Walking at extreme elevations can lead to fatal altitude sickness, but what happens to people who venture deep into the Earth? Miners and bridge engineers have historically been exposed to atmospheric pressures twice that at the surface, and the toll it took on their bodies was also sometimes fatal. It got us wondering, what does it feel like to venture deep into the Earth? And what’s the opposite of altitude sickness?
The largest-known deposit of rare-earth metals in Europe was discovered by a mining company in Sweden, close to its Kiruna iron ore mine, which is the largest of its kind. Writing for NPR, International Affairs Correspondent Jackie Northam explained what it feels like to make the 30-minute car journey into the iron ore mine’s base.
“Your skin becomes noticeably drier, your ears pop and it's hard to shake a feeling of isolation as the truck twists and turns on the darkened road, guided only by reflectors on the tunnel's reinforced gray, stone walls. When you finally reach the bottom, more than 4,000 feet [1,219 meters] beneath Earth's surface, you discover a complex of brightly lit offices, a cafeteria and even a car wash.”
The symptoms might sound familiar to anyone who’s ever been on a plane, except that one mode of transportation is taking you very high into the sky, while the other is plummeting into the ground. In a 2008 paper, scientists describe how the deepest levels below the Earth’s surface where humans have set food are the depths of the deepest mines.
The deepest of them is the Mponeng Gold Mine, formerly known as the Western Deep gold mine, which is in Johannesburg, South Africa. According to the Guinness World Records, “By 2012, the operating depth had already reached 3.9 km [2.4 miles] below the surface, and later expansions have resulted in digging below the 4 km [2.5 mile] mark.”
At this depth, miners are battling with blistering temperatures that rapidly increase with depth. The rock walls reach 60°C (140°F), and humidity can exceed 95 percent, but mitigators like ice slurry and ventilation are used to lower this to a tolerable level. But what about the pressure?
Many deaths occurred during the construction of the Brooklyn Bridge in New York, US, but among them was “caisson disease”, now known as the bends. You may be thinking, “Isn't that a diving illness?”, but actually the first cases were diagnosed in miners and bridge builders.
The deaths in Brooklyn were seen among the “sandhogs” who worked at double the pressure seen at the surface because compressed air was used to prevent river water from entering the construction site, explains History.com. As sandhogs dug deeper, they experienced worsening symptoms including muscular paralysis, slurred speech, joint pain, and stomach cramps.
The debilitating symptoms were first known as caisson disease because the people getting it were digging inside chambers of the same name that were plunged deep into the East River. They were a crucial part of the bridge’s construction as sediment was dug out of the caissons until the empty shaft was eventually filled with concrete, but it turned out they weren’t a safe place to work when three construction workers died of the bends in quick succession.
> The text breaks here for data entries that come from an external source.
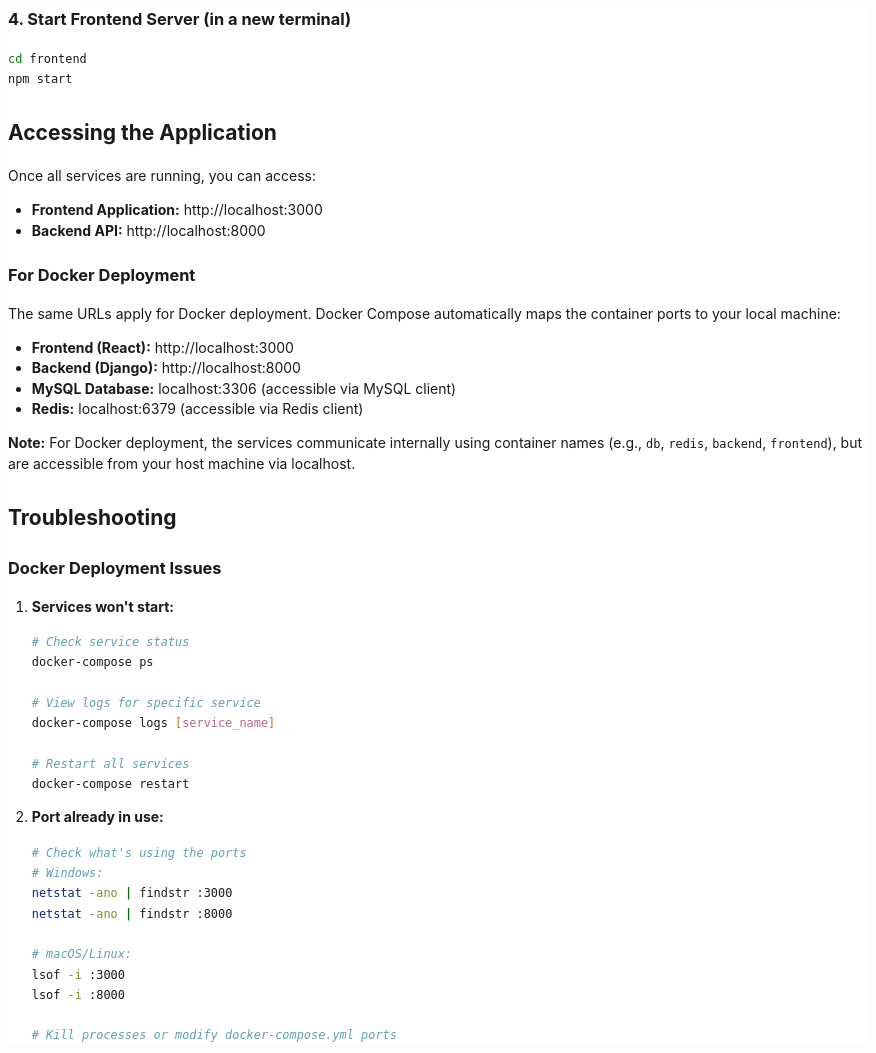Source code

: ### 4. Start Frontend Server (in a new terminal)
```bash
cd frontend
npm start
```

## Accessing the Application

Once all services are running, you can access:

- **Frontend Application:** http://localhost:3000
- **Backend API:** http://localhost:8000

### For Docker Deployment

The same URLs apply for Docker deployment. Docker Compose automatically maps the container ports to your local machine:

- **Frontend (React):** http://localhost:3000
- **Backend (Django):** http://localhost:8000
- **MySQL Database:** localhost:3306 (accessible via MySQL client)
- **Redis:** localhost:6379 (accessible via Redis client)

**Note:** For Docker deployment, the services communicate internally using container names (e.g., `db`, `redis`, `backend`, `frontend`), but are accessible from your host machine via localhost.

## Troubleshooting

### Docker Deployment Issues

1. **Services won't start:**
   ```bash
   # Check service status
   docker-compose ps
   
   # View logs for specific service
   docker-compose logs [service_name]
   
   # Restart all services
   docker-compose restart
   ```

2. **Port already in use:**
   ```bash
   # Check what's using the ports
   # Windows:
   netstat -ano | findstr :3000
   netstat -ano | findstr :8000
   
   # macOS/Linux:
   lsof -i :3000
   lsof -i :8000
   
   # Kill processes or modify docker-compose.yml ports
   ```
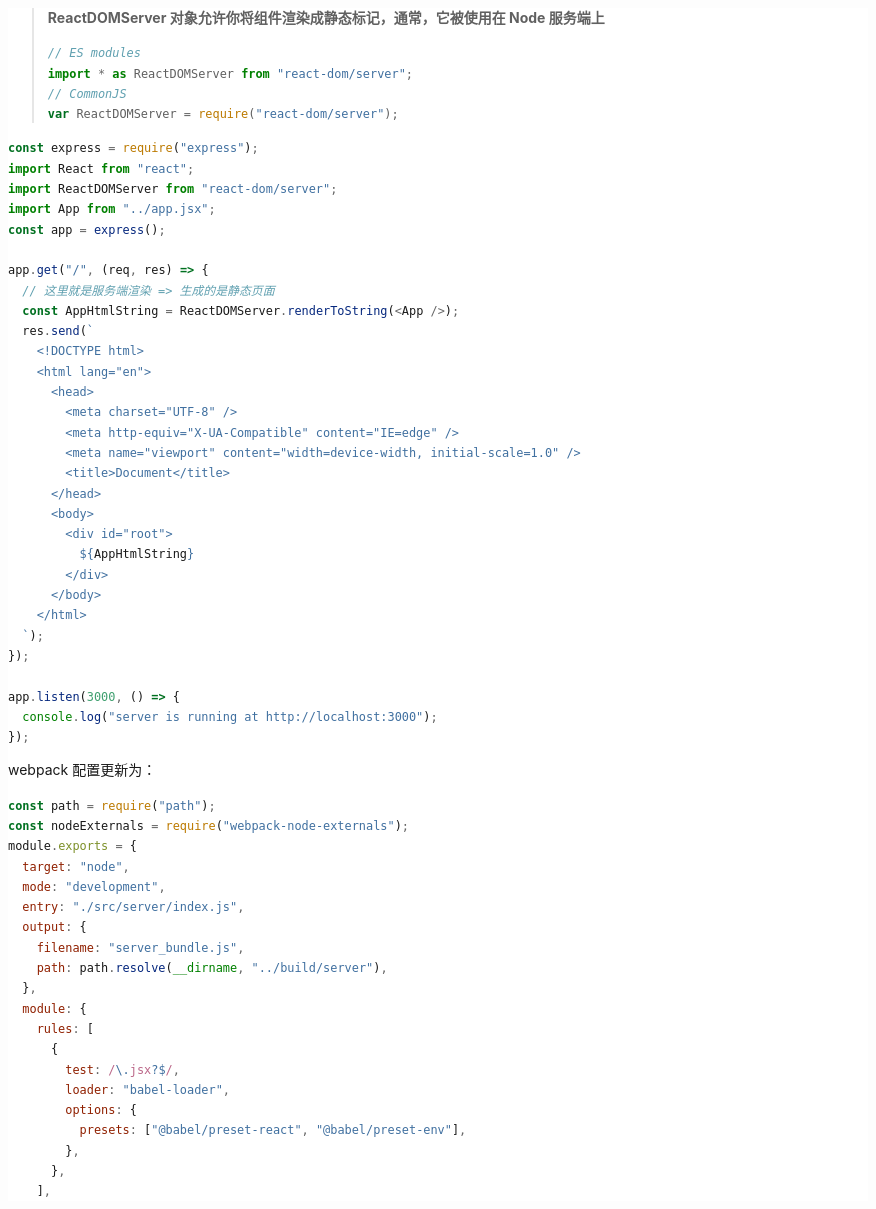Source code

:> **ReactDOMServer 对象允许你将组件渲染成静态标记，通常，它被使用在 Node 服务端上**
>
> ```javascript
> // ES modules
> import * as ReactDOMServer from "react-dom/server";
> // CommonJS
> var ReactDOMServer = require("react-dom/server");
> ```

```javascript
const express = require("express");
import React from "react";
import ReactDOMServer from "react-dom/server";
import App from "../app.jsx";
const app = express();

app.get("/", (req, res) => {
  // 这里就是服务端渲染 => 生成的是静态页面
  const AppHtmlString = ReactDOMServer.renderToString(<App />);
  res.send(`
    <!DOCTYPE html>
    <html lang="en">
      <head>
        <meta charset="UTF-8" />
        <meta http-equiv="X-UA-Compatible" content="IE=edge" />
        <meta name="viewport" content="width=device-width, initial-scale=1.0" />
        <title>Document</title>
      </head>
      <body>
        <div id="root">
          ${AppHtmlString}
        </div>
      </body>
    </html>
  `);
});

app.listen(3000, () => {
  console.log("server is running at http://localhost:3000");
});
```

webpack 配置更新为：

```javascript
const path = require("path");
const nodeExternals = require("webpack-node-externals");
module.exports = {
  target: "node",
  mode: "development",
  entry: "./src/server/index.js",
  output: {
    filename: "server_bundle.js",
    path: path.resolve(__dirname, "../build/server"),
  },
  module: {
    rules: [
      {
        test: /\.jsx?$/,
        loader: "babel-loader",
        options: {
          presets: ["@babel/preset-react", "@babel/preset-env"],
        },
      },
    ],
```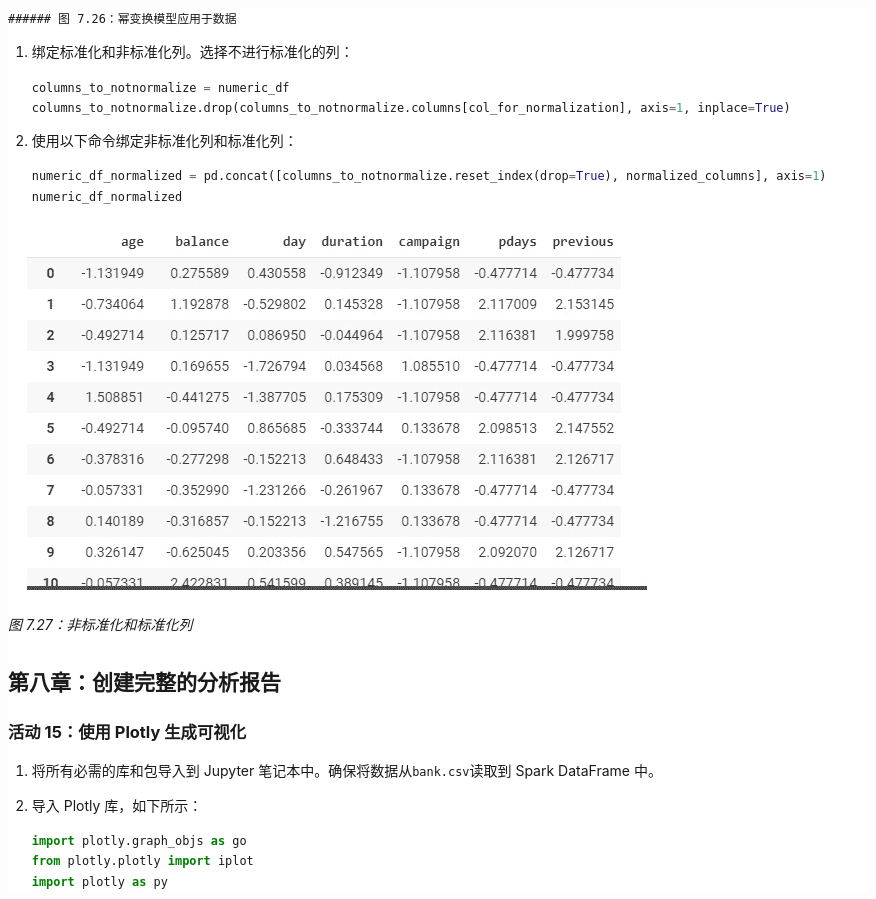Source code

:     ###### 图 7.26：幂变换模型应用于数据

1.  绑定标准化和非标准化列。选择不进行标准化的列：

    ```py
    columns_to_notnormalize = numeric_df
    columns_to_notnormalize.drop(columns_to_notnormalize.columns[col_for_normalization], axis=1, inplace=True)
    ```

1.  使用以下命令绑定非标准化列和标准化列：

    ```py
    numeric_df_normalized = pd.concat([columns_to_notnormalize.reset_index(drop=True), normalized_columns], axis=1)
    numeric_df_normalized
    ```

![图 7.27：非标准化和标准化列](img/C12913_07_27.jpg)

###### 图 7.27：非标准化和标准化列

## 第八章：创建完整的分析报告

### 活动 15：使用 Plotly 生成可视化

1.  将所有必需的库和包导入到 Jupyter 笔记本中。确保将数据从`bank.csv`读取到 Spark DataFrame 中。

1.  导入 Plotly 库，如下所示：

    ```py
    import plotly.graph_objs as go
    from plotly.plotly import iplot
    import plotly as py
    ```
The bends, or barotrauma, is caused by moving from a place of high pressure to a place of low pressure in a short space of time. For this reason, it’s also known as decompression sickness, and today it most commonly affects divers, aviators, astronauts, and people working in compressed air (such as those involved in the horrifying Byford Dolphin Accident).
Moving from an area of high pressure, like the deepest depths of a mine, to an area of low pressure, like the surface, can produce nitrogen gas bubbles in the body. According to the Centers for Disease Control and Prevention, where this becomes a problem is when that pressure change is made too quickly, releasing the gas into the body. “This can be very painful and sometimes fatal,” they say.
Common symptoms of the bends include joint pain, bone destruction, pink marbling of the skin, stroke, paralysis, shortness of breath, and arterial gas embolism, which is when gas bubbles block the flow of blood. The good news is that if the condition is diagnosed soon enough, it can be treated using a decompression chamber. This effectively recreates the slow movement from one pressure state to another, unlike the sudden change that brought on the bends to begin with.
It seems that barotrauma is more considerable a threat to people working in compressed air than miners, as the review “Barometric Hazards Within The Context Of Deep-Level Mining,” concluded that “Present knowledge indicates that pressure-related effects on mineworkers’ health would be moderate and limited to individuals with predisposing medical conditions, of which chronic cases could be identified through risk-based medical examinations and then managed, while acute conditions could either be prevented through prophylaxis or treated symptomatically.”
So, while you may feel a little odd descending into Sweden’s Kiruna iron ore mine, your chances of significant injury are pretty slim. Then again, there’s always mine spiders to worry about.